A more stable South Caucasus, with a lower risk of renewed conflict between Armenia and Azerbaijan and fewer opportunities for Russian or Iranian disruption, would make the land bridge to Europe and the Gulf more attractive to Japanese trading companies and manufacturers seeking to reduce their exposure to Russian and Chinese corridors.

 

Iran’s declining position makes this shift even more significant.

 

Despite its limited role, Tehran has served as an alternative transit and energy partner for Asian economies seeking to avoid complete dependence on Gulf maritime routes through the Strait of Hormuz.

 

But Iran, facing growing pressure along its northern borders and increasing isolation in the Gulf, has become a less reliable partner in that role.

 

This is encouraging energy planners across Asia, including in Beijing despite China’s 25-year strategic partnership with Tehran, to accelerate the diversification of overland routes through the Caucasus and Central Asia.

 

The battle over constitutional reform

 

None of these scenarios, however, is guaranteed. Armenia’s election result marks the beginning of a new process rather than its conclusion.

 

Pashinyan’s Civil Contract party secured 49.8% of the vote, winning 64 of the 105 seats in parliament. It retained its majority but fell short of the two-thirds threshold required to amend the constitution, complicating efforts to conclude a final peace agreement with Azerbaijan.

 

Azerbaijan has made its approval of a peace treaty conditional on constitutional changes in Armenia removing any language that could be interpreted as a claim over Nagorno-Karabakh, which Baku regained control of in 2023.

 

The Armenian constitution contains no direct claim to Azerbaijani territory.

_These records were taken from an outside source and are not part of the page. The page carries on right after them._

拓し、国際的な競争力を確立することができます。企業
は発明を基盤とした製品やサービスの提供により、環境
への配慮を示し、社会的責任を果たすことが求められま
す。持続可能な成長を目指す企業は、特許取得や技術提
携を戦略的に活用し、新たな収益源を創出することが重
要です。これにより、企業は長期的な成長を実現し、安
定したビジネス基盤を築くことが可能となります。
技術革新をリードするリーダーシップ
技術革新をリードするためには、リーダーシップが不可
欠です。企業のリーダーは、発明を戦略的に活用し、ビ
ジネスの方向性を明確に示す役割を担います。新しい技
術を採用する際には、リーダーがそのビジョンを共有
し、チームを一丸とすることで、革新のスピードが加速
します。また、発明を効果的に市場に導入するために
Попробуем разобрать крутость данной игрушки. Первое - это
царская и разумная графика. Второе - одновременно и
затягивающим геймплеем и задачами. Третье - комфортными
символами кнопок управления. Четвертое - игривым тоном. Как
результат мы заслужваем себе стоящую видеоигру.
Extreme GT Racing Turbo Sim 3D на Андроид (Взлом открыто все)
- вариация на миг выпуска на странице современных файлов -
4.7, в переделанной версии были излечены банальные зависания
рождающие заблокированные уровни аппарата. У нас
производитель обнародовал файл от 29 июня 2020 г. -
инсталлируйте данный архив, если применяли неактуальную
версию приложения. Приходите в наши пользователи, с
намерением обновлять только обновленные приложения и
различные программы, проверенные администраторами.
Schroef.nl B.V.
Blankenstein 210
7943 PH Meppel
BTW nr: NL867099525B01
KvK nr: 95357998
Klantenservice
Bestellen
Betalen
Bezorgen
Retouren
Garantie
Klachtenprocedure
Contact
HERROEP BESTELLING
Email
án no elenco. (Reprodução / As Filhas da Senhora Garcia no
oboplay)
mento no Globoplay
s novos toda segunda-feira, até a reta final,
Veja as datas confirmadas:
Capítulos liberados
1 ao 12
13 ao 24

The dispute instead concerns its preamble, which endorses the principles and aspirations of the 1990 Declaration of Independence.

 

That document explicitly refers to a December 1, 1989 decision on the “reunification” of Armenia and Nagorno-Karabakh, a territory internationally recognised as part of Azerbaijan.

 

As a result, Armenia’s constitutional framework remains linked to a founding document that contains a claim over internationally recognised Azerbaijani territory.

 

Without constitutional reform, any peace agreement could be overturned by a future government, undermining the long-term stability that Asian economies dependent on transport corridors would require before committing substantial investment to the region.

 

The author argues that constitutional reform would be neither exceptional nor unprecedented, noting that numerous countries have amended their fundamental laws in pursuit of peace or strategic objectives.

 

Ireland amended its constitution as part of the Good Friday Agreement, creating a cornerstone of the peace settlement with the United Kingdom.

 

Greece similarly insisted for years on constitutional changes in Macedonia, eventually leading to the Prespa Agreement and paving the way for North Macedonia to join European and transatlantic institutions.

 

The most realistic path for Pashinyan, the author argues, would be to form a narrow coalition focused exclusively on peace-related provisions, presenting them as technical requirements for international normalisation rather than partisan concessions.

 

His success in securing the additional votes will determine whether Armenia’s westward orientation and the broader opening of the South Caucasus corridor become irreversible.

 

For Asian governments and companies assessing Eurasian trade, energy, and mineral routes over the next decade, Armenia’s constitutional dispute is not merely an internal matter in a former Soviet republic.

 

It is a genuine test of whether one of the few remaining alternative corridors between Asia and Europe can achieve lasting stability and of which powers will ultimately establish its rules.

 

China and Japan both have strong incentives for the peace process to succeed, despite their limited ability to control its direction.

 

Moscow is already working to obstruct it, while Tehran watches with concern.

 

The author concludes that Beijing and Tokyo should follow developments with equal attention and work toward a South Caucasus finally capable of serving as a stable and effective trade corridor.